With deflation, anything you buy does not just depreciate with use and age, but declines in value every year with prices, compared to if you’d simply kept the money.
Today, you could buy that console game, or car, or collectible, and then sell it on eBay a few years from now and recoup part of the cost. But with deflation, the price you recoup is even farther from if you’d kept the cash in the first place.
Deflation Destroys Capitalism
In fact (and this is where the entire economy implodes from deflation), simply holding on to your money is rewarded versus ANY investment, in a deflationary economy. If you put your money in a big ol’ vault, removing it from the economy entirely, it grows in value every year. But if, instead, you buy stocks, or invest in commodities, then your money is gone, replaced with an asset that becomes worth less every year, in dollar terms.
The growth of every business, in fact, would be undone by the rate of deflation. Now from the company’s standpoint, that is fine, because its expenses decline every year by the same amount.
But from an investor’s standpoint, a company growing at 2% per year during 3% deflation would mean you lose 1% over just stuffing your money in a safe. And yet you also risk, when investing money.
Why bother investing even in a company you think might grow at 5%, when you could have a 100% safe 3% investment in a vault under your mattress? So, really, the company facing deflation is NOT fine, because it discovers that it’s far harder to get investors. In fact, the entrepreneur who would have started that company is 3% punished each year for the effort, making him that much less likely to even bother.
With investors discouraged because of deflation, it becomes harder to create wealth.

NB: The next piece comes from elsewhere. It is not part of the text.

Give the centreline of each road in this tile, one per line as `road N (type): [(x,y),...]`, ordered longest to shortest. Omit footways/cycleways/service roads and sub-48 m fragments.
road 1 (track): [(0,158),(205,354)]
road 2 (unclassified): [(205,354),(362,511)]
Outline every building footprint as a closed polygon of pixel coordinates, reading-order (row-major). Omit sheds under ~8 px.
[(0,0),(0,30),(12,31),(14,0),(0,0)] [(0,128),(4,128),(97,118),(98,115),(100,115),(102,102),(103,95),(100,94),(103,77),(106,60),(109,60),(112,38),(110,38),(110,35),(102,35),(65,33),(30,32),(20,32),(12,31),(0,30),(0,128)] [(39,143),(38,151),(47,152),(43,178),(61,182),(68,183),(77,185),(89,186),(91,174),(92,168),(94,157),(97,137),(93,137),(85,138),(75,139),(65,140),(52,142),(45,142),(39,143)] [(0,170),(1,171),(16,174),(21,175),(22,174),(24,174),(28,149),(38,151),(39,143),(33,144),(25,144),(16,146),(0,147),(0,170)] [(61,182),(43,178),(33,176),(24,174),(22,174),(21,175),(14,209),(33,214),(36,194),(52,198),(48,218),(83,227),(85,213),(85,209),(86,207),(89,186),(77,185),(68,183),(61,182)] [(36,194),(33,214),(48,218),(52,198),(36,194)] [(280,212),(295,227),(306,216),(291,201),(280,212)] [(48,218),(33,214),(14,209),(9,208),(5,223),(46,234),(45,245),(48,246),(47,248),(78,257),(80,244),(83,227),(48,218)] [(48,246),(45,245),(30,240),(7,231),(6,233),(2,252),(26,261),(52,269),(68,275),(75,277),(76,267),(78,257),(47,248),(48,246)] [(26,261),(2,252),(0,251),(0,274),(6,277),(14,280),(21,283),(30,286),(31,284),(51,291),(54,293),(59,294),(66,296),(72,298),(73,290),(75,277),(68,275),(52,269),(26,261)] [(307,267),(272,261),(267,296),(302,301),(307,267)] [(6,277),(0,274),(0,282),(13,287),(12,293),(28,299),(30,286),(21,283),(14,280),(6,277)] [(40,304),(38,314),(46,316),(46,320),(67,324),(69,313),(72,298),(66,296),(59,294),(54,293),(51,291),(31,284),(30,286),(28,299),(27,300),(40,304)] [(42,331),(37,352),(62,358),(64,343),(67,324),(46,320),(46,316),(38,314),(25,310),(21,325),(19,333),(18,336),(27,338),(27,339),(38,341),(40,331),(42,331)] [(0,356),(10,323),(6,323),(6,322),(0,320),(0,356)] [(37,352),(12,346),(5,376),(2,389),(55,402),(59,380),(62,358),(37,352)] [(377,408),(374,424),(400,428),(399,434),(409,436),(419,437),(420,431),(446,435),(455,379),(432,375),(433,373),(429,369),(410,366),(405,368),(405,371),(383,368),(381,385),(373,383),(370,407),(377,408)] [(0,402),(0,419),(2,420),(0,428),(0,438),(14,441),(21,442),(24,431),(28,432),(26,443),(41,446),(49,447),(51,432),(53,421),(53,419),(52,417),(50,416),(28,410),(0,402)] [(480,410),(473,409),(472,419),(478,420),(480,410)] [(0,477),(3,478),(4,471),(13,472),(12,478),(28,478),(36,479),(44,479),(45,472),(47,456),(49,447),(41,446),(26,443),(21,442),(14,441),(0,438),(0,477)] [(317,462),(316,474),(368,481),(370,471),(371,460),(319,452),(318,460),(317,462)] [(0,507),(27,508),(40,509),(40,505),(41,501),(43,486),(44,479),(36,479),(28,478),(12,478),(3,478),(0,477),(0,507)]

Capitalism, in fact, becomes almost impossible:
- An entrepreneur can’t get investors for his new project.
- There’s less reason to buy stocks, so companies can’t raise capital.
- You can’t get a loan to start a business, because your company’s income would decline every year, yet the loan payment would stay as large as ever.
With deflation, the very engines of capitalism all die out.
Speculation Defines Capitalism
It is the uncertain investment on the wild new idea that makes capitalism superior to central planning. Anyone can decide to invest in a “sure thing”: if that were good enough, socialism would work, because a government bureaucrat could declare money for the obvious solution. It’s diverse people choosing to risk money on many different wild ideas that lets the best solutions rise to the top.
But that very kind of capital investment, in a deflationary economy, is punished, because you get such a good deal by not investing in anything at all, but holding your money in a vault.
All of this, by the way, is aside from the additional destruction caused by the lack of downward price elasticity on many commodities and time-based investments. That’s much more arcane, but a key source of economic depression, that I’ll get into some other time.
For now, it’s enough to realize that prices being FORCED downward by deflation includes your pay, and the value of any investments you make, so that private property ownership, borrowing, and investing, in fact all capitalism, is crippled under deflation.